**Text block:**

Figure 5. A crossbeam is added to connect the left and right motors, making them less wobbly. You can add more supports to your robot to make it sturdier if you have enough LEGO pieces.

  1. Attach the wheels to your robot. The NXT kit comes with four wheels but only three motors — so notice how, in Figure 6, we have attached one wheel each to the "front" motors (on the left and right), and two wheels to the "rear" motor (which is centered). This makes sure that the robot will balance properly.

all-terrain-nxt-robot-step5-both
  1. Connect your three motors to ports A, B, and C on the NXT brick with the supplied cables, as shown in Figure 7.

all-terrain-nxt-robot-step6-both

Figure 7. Use the NXT kit's cables to connect the motors to ports A, B, and C. Make sure the cables do not interfere with the rotation of the motors, and that they will not get caught on obstacles on the ground.

  1. Build different attachments to replace the wheels. Figure 8 shows the different attachments used in the video in the Introduction. Did you watch the videos of the Whegs and RHex robots? Can you design your own attachments based on these robots or your own background research? What other shapes do you think you can try?
    Important: The plastic LEGO pieces tend to slip on hard surfaces like book covers and wood floors. This will put your attachments at a serious disadvantage against rubber wheels. So, we recommend using rubber bands (as shown in Figure 8) to add traction to your attachments and make it a fair comparison.

**What the task asks:**
Rewrite the passage of the robot-building instructions above, starting with "all-terrain-nxt-robot-step6-both" and going on through "you can try?", with "wires" in place of "cables".

**Stored records:**
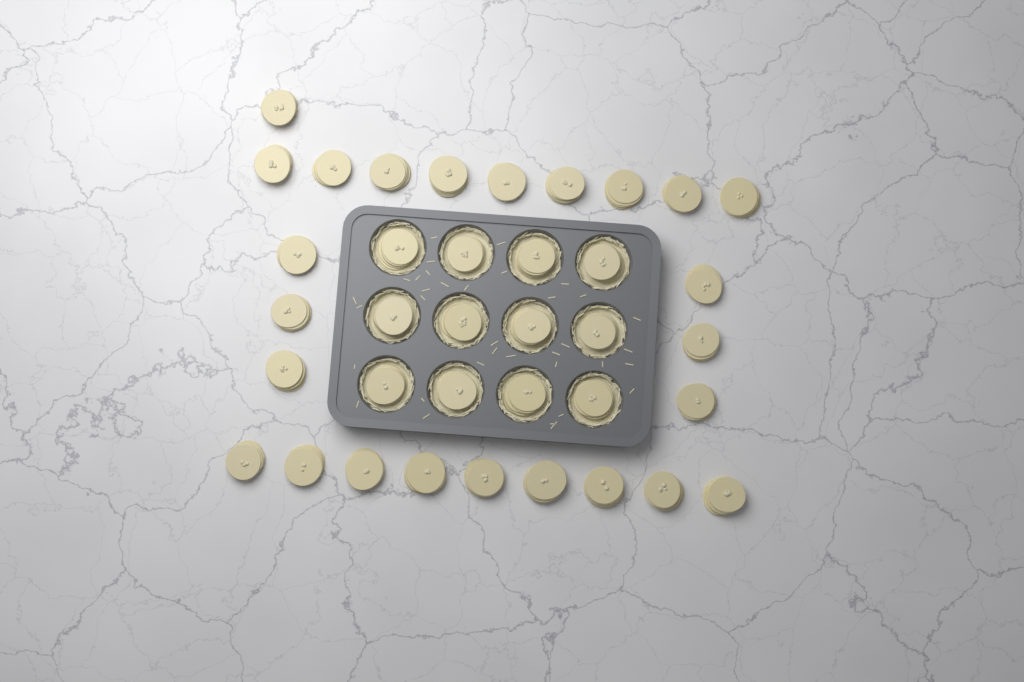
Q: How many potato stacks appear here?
--
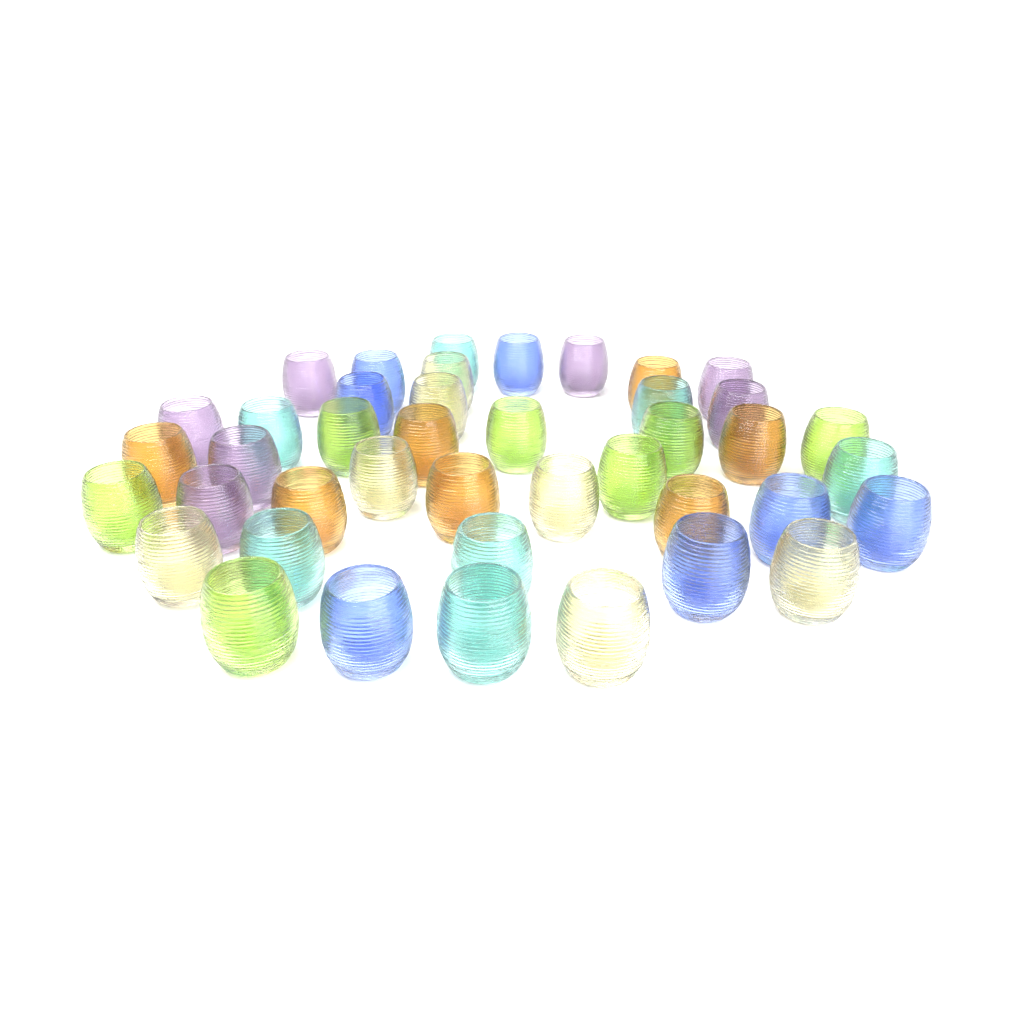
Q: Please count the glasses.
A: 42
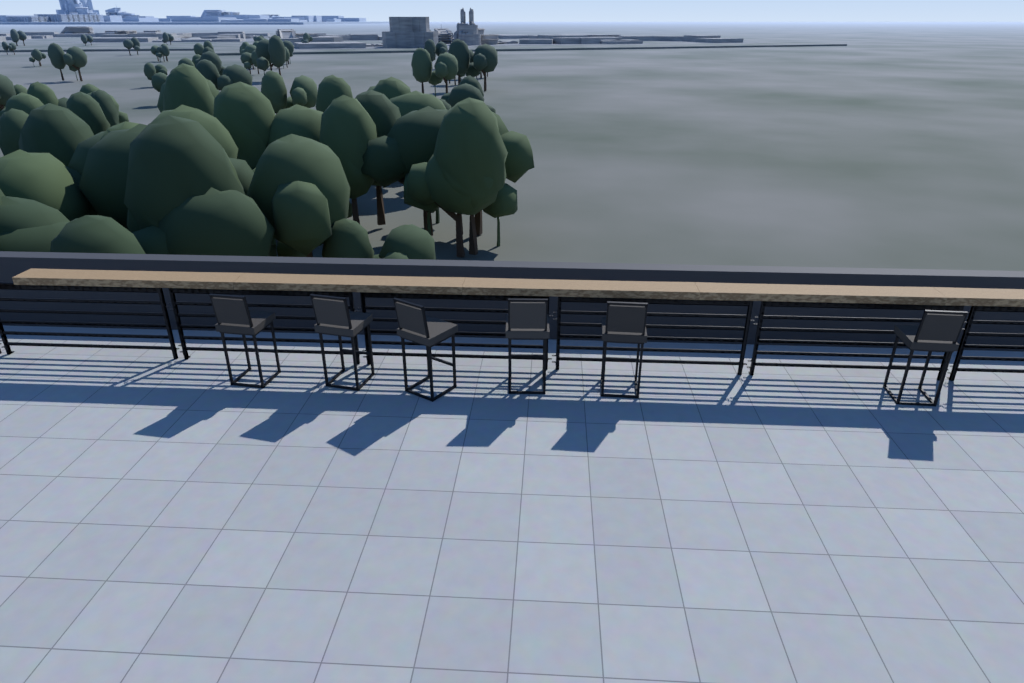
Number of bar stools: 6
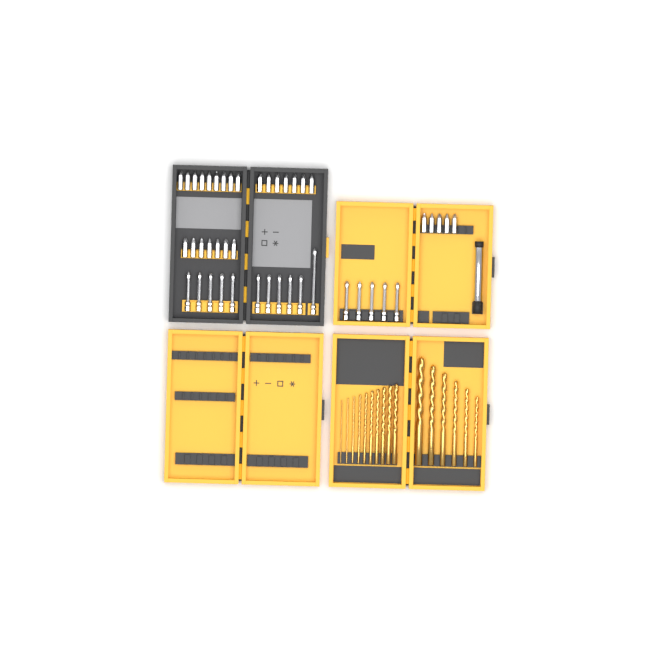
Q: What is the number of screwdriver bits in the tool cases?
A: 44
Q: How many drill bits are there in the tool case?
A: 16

**Expected answer:**
all-terrain-nxt-robot-step6-both

Figure 7. Use the NXT kit's wires to connect the motors to ports A, B, and C. Make sure the wires do not interfere with the rotation of the motors, and that they will not get caught on obstacles on the ground.

  1. Build different attachments to replace the wheels. Figure 8 shows the different attachments used in the video in the Introduction. Did you watch the videos of the Whegs and RHex robots? Can you design your own attachments based on these robots or your own background research? What other shapes do you think you can try?